### Consignes
1. Selon le texte sur le vieillissement, à quel âge apparaît la phrase « j'suis capable » ?
2. Traduisez en anglais cette phrase du texte sur le vieillissement : « Ils vieillissent et sont beaux à voir aller. »
3. Poursuivez le texte sur le vieillissement en un court paragraphe, dans le même ton, à partir de sa dernière phrase.

### Extrait à lire
====================

Il y a ce point dans la vie où un fait se présente. Fait indéniable à chaque seconde qui s'écoule mais dont on ne veut en croire l'existance...par moment. Ou on y croit quand le moment nous sied!
Comme voir grandir sa progéniture (les vêtements qui ne font plus après 4 mois d'usure), devenir plus autonome ("j'suis capable" dès l'âge de deux ans), plus indépendante ("on veut aller à l'école tout seul!" la semaine dernière....)
Ils vieillissent et sont beaux à voir aller.
Mais il y a le revers de ce penchant aussi.... A chaque seconde qui passe, on vieilli nous aussi.....
Je déteste vieillir surtout quand il s'agit de se munir de monture. C'est arrivé comme ça, un bon matin, tout d'un coup sans crier gare. La vision horrifiée du constat qui se trouvait devant moi m'a jeté un coup de vieux au pas possible. Le brouillard fut et il a fallu le dissiper pour pouvoir continuer de travailler. Tout comme pour la progéniture l'une en février l'autre en mai, Maman a suivi le pas du chemin tout indiqué....par la vieillesse dans ce cas-ci!

====================

### Données à examiner

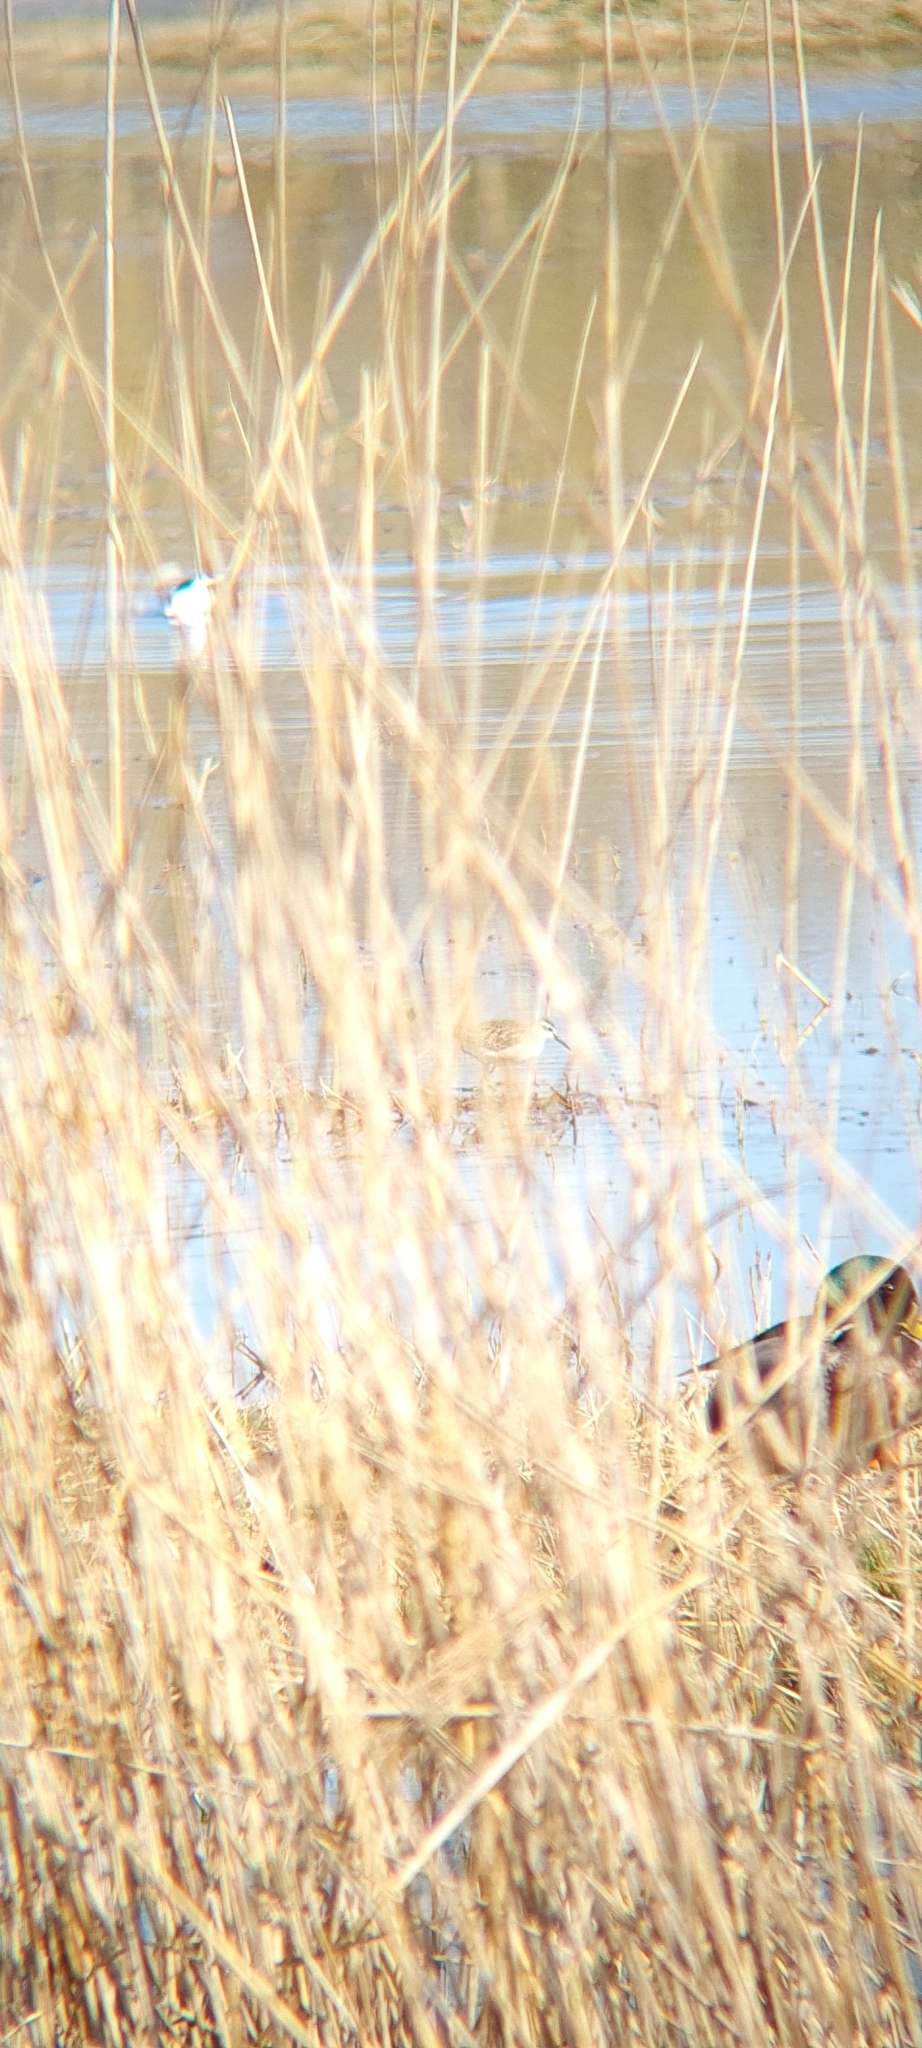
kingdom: Animalia
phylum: Chordata
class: Aves
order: Charadriiformes
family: Scolopacidae
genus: Tringa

====================

### Réponses numérotées
1. Dès l'âge de deux ans.

2. They are getting older and are a joy to watch as they go.

3.
Ce fut simple pour Mademoiselle. Quand elle a une idée dans la tête, elle ne l'a pas dans les pieds comme dirait l'autre. Ca va être beau à l'adolescence quand l'attrait sera de briser les règles et de faire à sa tête par quête de sa personne.
Quand fut son tour à lui, Mademoiselle lui présentait ses modèles favoris...à elle. Il avait fait son choix jusqu'à l'apparition de la rondeur. La lumière fut si brillante dans ses yeux à cette vision que le choix en fut des plus définitif: rond ce serait!
Maman en a pris en double elle. Le classique, évidemment, et oser l'aventure éclectique pour le bureau.
On a donc tous des lunettes maintenant que deux ne peuvent plus se passer et que la troisième s'en passerait très bien elle. C'est à se demander si elle les porte en classe!